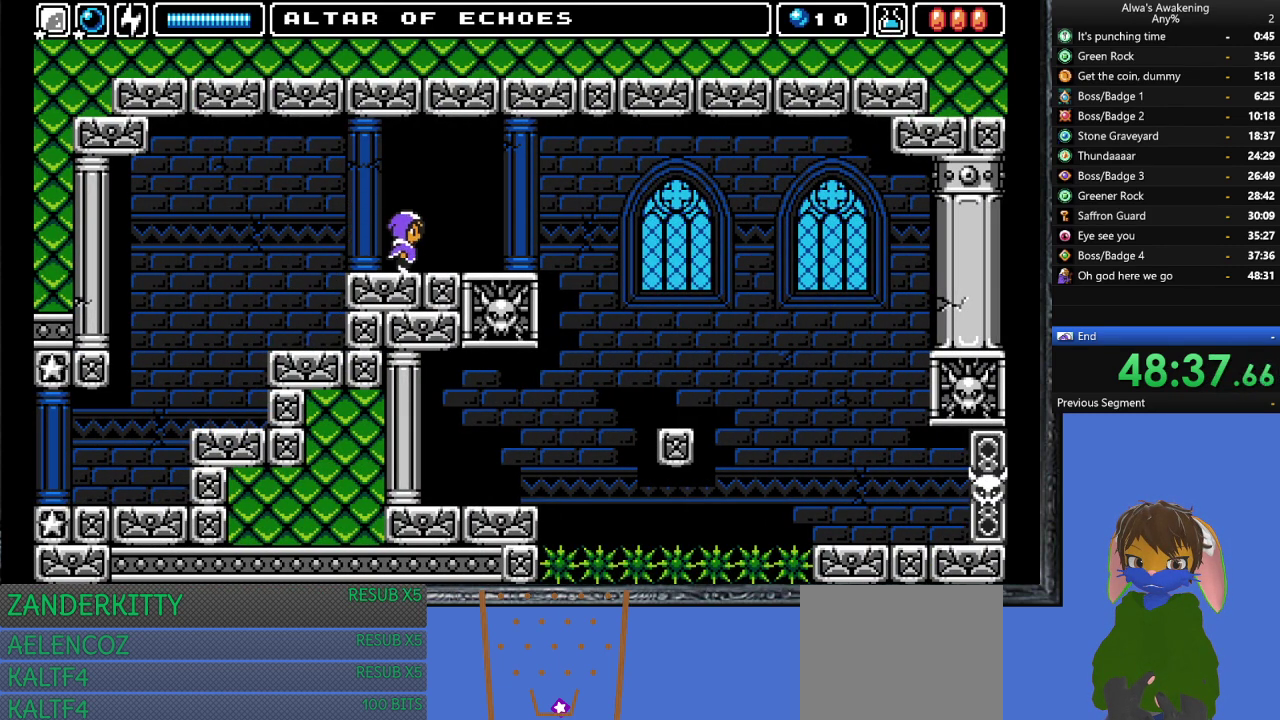
{"buttons": ["DPAD_RIGHT"], "left_stick": "center", "events": []}
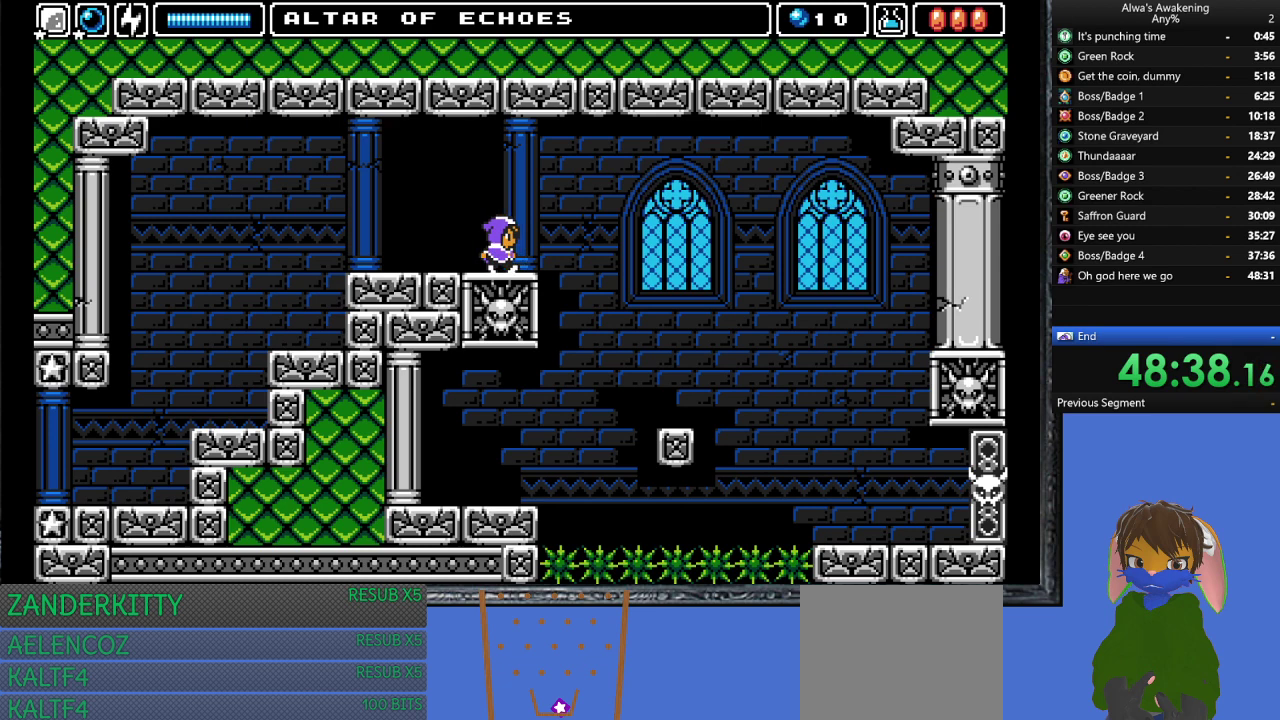
{"buttons": ["DPAD_RIGHT"], "left_stick": "center", "events": [[67, "CROSS", "down"], [133, "CROSS", "up"]]}
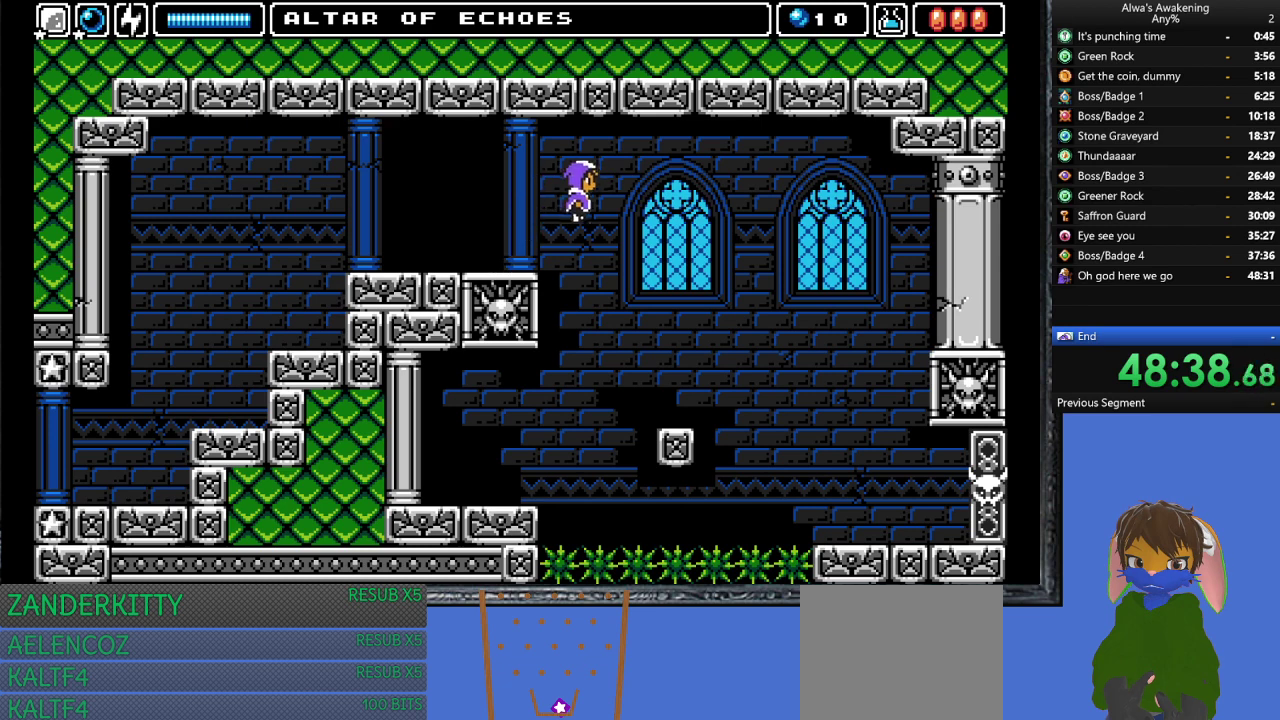
{"buttons": ["DPAD_RIGHT"], "left_stick": "center", "events": []}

### About this task
Copy out every line above without change, dropping the pictures.

### Solution for this exercise
{"buttons": ["DPAD_RIGHT"], "left_stick": "center", "events": []}
{"buttons": ["DPAD_RIGHT"], "left_stick": "center", "events": [[67, "CROSS", "down"], [133, "CROSS", "up"]]}
{"buttons": ["DPAD_RIGHT"], "left_stick": "center", "events": []}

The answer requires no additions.